---------- SOURCE DATA ----------

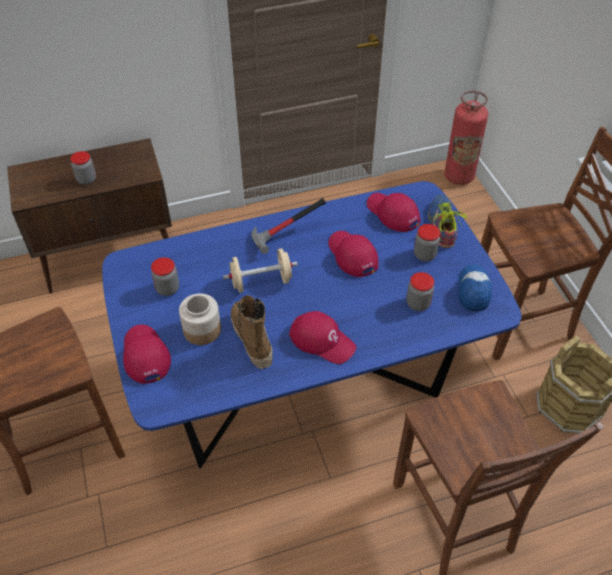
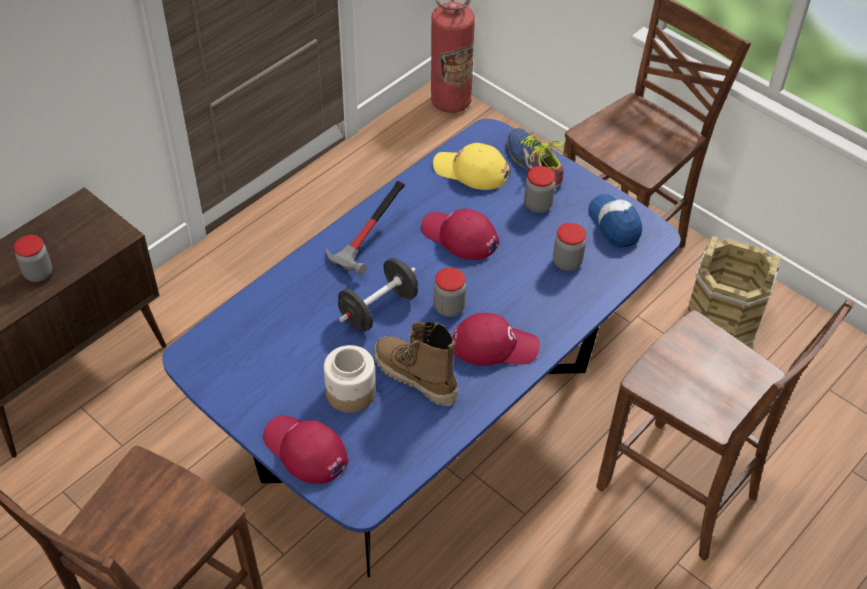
camera: 30 degrees left, 0 degrees up
(167, 289) = (272, 363): jar -> jar (449, 308)
(261, 282) = (378, 309): beige dumbbell -> black dumbbell
(392, 213) = (471, 171): red cap -> yellow cap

----------

* _PROBLEM STATEMENT_
Give back the listing word for word, minus its images.

* _RESULT OF THE TASK_
camera: 30 degrees left, 0 degrees up
(167, 289) = (272, 363): jar -> jar (449, 308)
(261, 282) = (378, 309): beige dumbbell -> black dumbbell
(392, 213) = (471, 171): red cap -> yellow cap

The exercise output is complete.